Inside, everything was exactly as I'd left it.
My childhood bedroom, my high school trophies, the little desk where I'd written college application essays.
The familiar smell of Mama's kitchen—comfort food, lemon oil on old wood, the lingering scent of vanilla candles—wrapped around me like a hug.
The familiarity should have been comforting, but instead it felt like stepping backward through time.
"You want to talk about it?" Mama asked as she bustled around the kitchen, her way of showing love through food and fussing.
"Maybe later. Right now I just want to..." I trailed off, realizing I didn't know what I wanted. To disappear? To pretend the last few months had never happened? To stop feeling like my heart had been put through a paper shredder?
"You just want to be home," Mama finished gently. "And that's exactly where you are."
I helped her set the table, falling back into routines that predated my English adventure. The simple domesticity should have been soothing, but I felt like I was performing a role in a play I'd outgrown.
During dinner, Mama's phone rang. She glanced at the caller ID and frowned.
"Unknown international number," she said. "Probably spam."
But I knew better. My heart lurched as I realized it might be Edward, discovering I was gone, trying to find me. The thought of hearing his voice—of having to explain why I'd left without saying goodbye—made my chest tight with panic.
"Don't answer it," I said quickly. "Please."
Mama studied my face, then declined the call without another word.
The phone rang three more times during dinner, and each time we let it go to voicemail.
Each ring felt like Edward's voice calling my name, demanding an explanation I didn't have the strength to give.
How could I tell him that his Mother had won so completely that there was nothing left to fight for?

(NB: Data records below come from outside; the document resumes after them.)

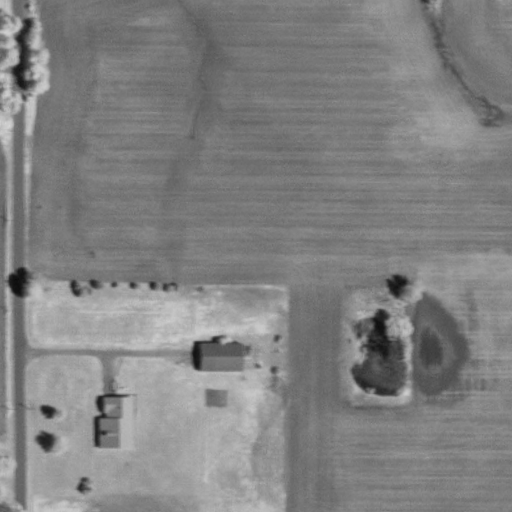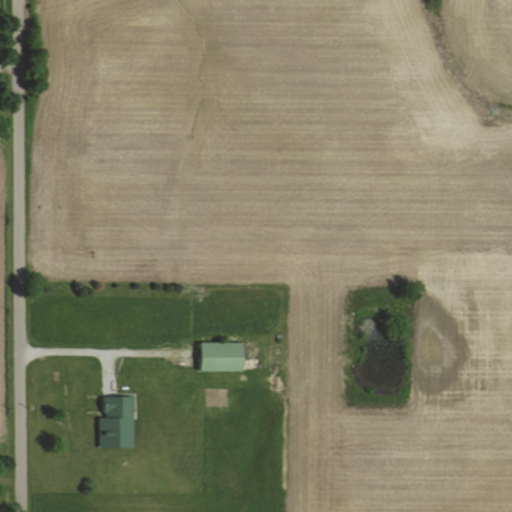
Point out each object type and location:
road: (19, 255)
road: (76, 351)
building: (224, 356)
building: (119, 422)
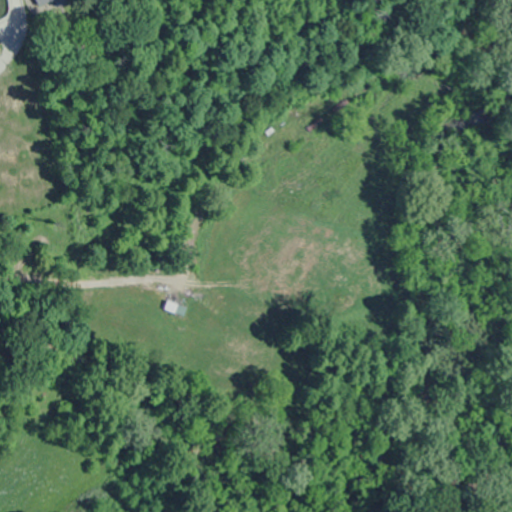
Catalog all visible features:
building: (57, 2)
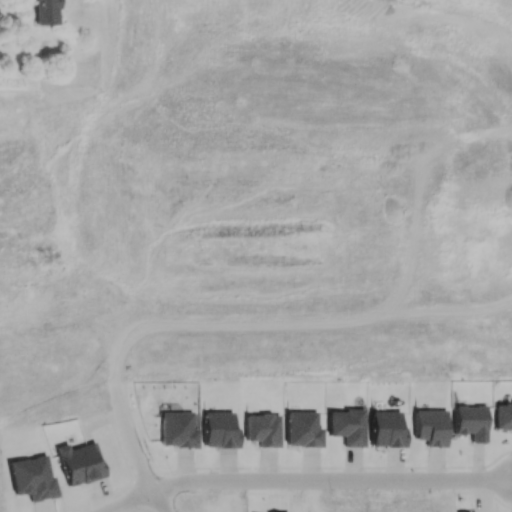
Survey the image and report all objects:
building: (45, 12)
road: (293, 96)
road: (302, 283)
road: (57, 309)
road: (113, 309)
building: (503, 416)
building: (470, 421)
building: (347, 426)
building: (430, 427)
building: (262, 429)
building: (302, 429)
building: (386, 429)
building: (177, 430)
building: (219, 430)
building: (79, 463)
building: (31, 477)
road: (333, 480)
road: (130, 500)
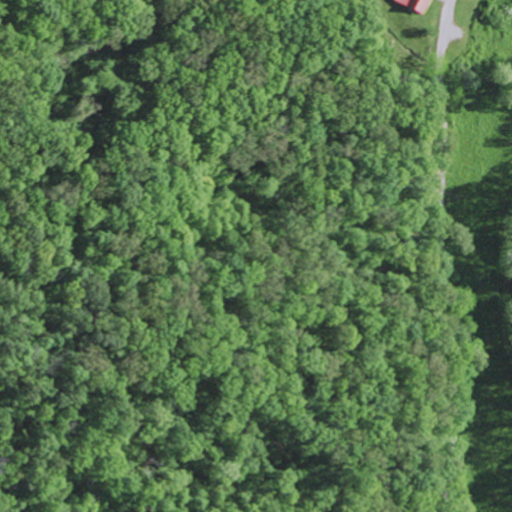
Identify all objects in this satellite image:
road: (451, 255)
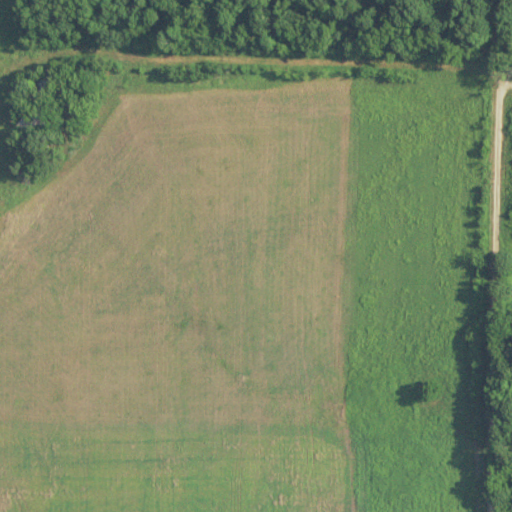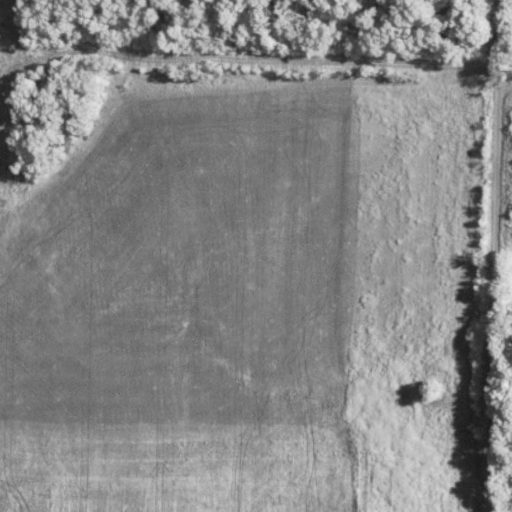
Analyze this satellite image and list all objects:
road: (505, 81)
road: (494, 255)
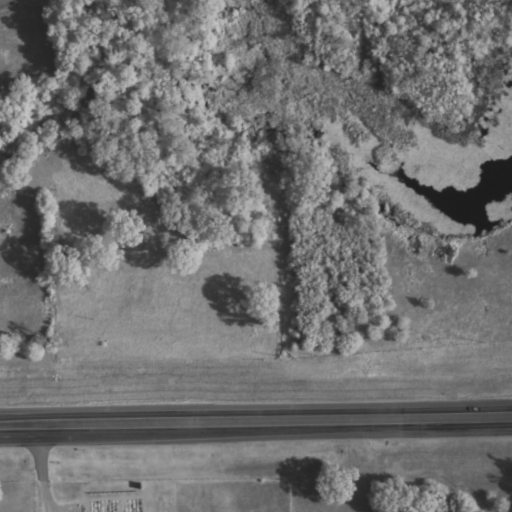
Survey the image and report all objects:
road: (274, 421)
road: (18, 424)
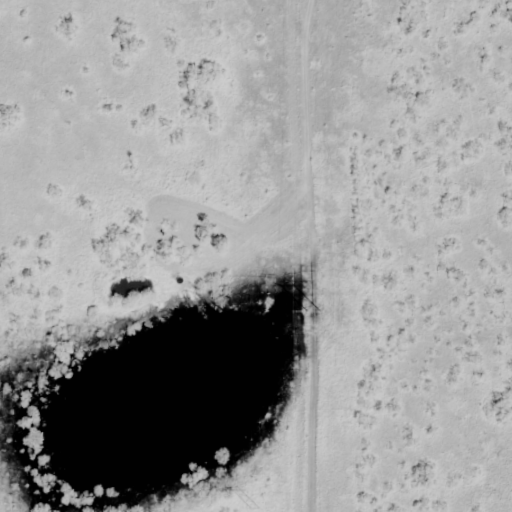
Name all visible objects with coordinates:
power tower: (313, 312)
power tower: (255, 508)
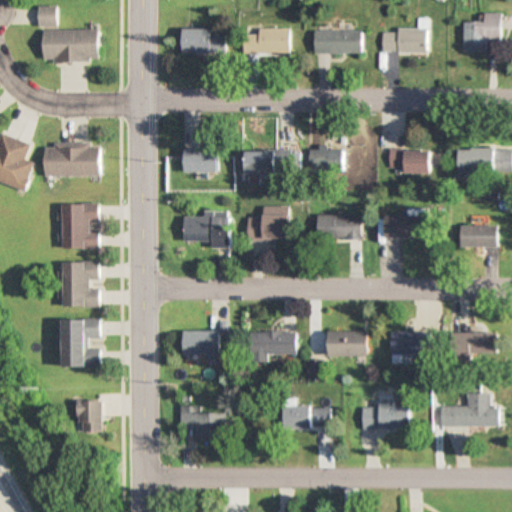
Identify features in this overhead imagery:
building: (48, 15)
building: (480, 32)
building: (204, 40)
building: (405, 40)
building: (269, 41)
building: (340, 41)
building: (73, 45)
road: (325, 100)
road: (61, 103)
building: (73, 159)
building: (331, 159)
building: (14, 160)
building: (204, 160)
building: (485, 160)
building: (409, 161)
building: (270, 162)
building: (271, 224)
building: (83, 225)
building: (410, 225)
building: (339, 227)
building: (210, 228)
building: (482, 236)
road: (140, 256)
building: (82, 284)
road: (326, 288)
building: (83, 342)
building: (204, 342)
building: (414, 342)
building: (275, 343)
building: (351, 343)
building: (480, 343)
building: (474, 412)
building: (94, 416)
building: (310, 416)
building: (389, 416)
building: (207, 421)
road: (328, 478)
road: (7, 498)
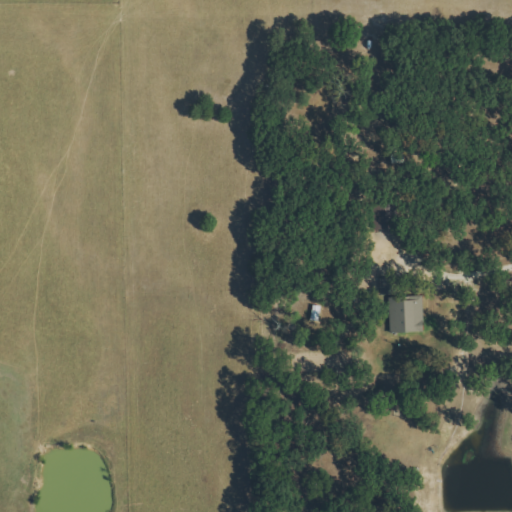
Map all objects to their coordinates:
building: (391, 286)
building: (408, 315)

"I think I'll go to bed early," I said. "The flight was exhausting."
"Of course, honey. Your room's all ready."
But sleep wouldn't come. I lay in my childhood bed, staring at the ceiling and listening to the familiar sounds of home—the air conditioner cycling on and off, the old house settling, the distant sound of Texas cicadas that was so different from London's urban noise.
Around midnight, Mama's landline rang. Then my cell phone. Then the landline again. Someone was very determined to reach me, and I had a sinking suspicion I knew who.
Finally, mercifully, the calls stopped. In the silence that followed, I allowed myself to imagine Edward in his London office, staring at the acquisition papers that would tell him everything.
The timeline of his Mother's manipulation, the systematic destruction of my company, the careful orchestration of my exile.
Would he understand then? Would he realize that this had never been about choosing between love and career, but about Victoria's determination to remove me from the equation entirely?
It didn't matter now. I was three thousand miles away, my visa status about to expire, my career in ruins. Whatever Edward felt or understood about his Mother's machinations couldn't change the fundamental reality. Victoria had won.
I rolled over and closed my eyes, trying to summon the peace I'd once found in this room.
The texture of my childhood bedspread was soft against my cheek, worn from years of use and washing.
But all I could think about was Edward discovering that the woman he'd been forced to choose had already made the choice for him.
In the end, perhaps that was the kindest thing I could do. Let him remember us as a beautiful impossibility rather than a love that died slowly under the weight of family disapproval and professional obligations.
The last thing I heard before finally falling asleep was my phone buzzing with another international call that I'd never answer.
Because sometimes the kindest thing you can do for someone you love is let them hate you for leaving instead of watching them destroy themselves trying to save you.
I'd given Edward the gift of distance.
Now it was up to him to decide what to do with it.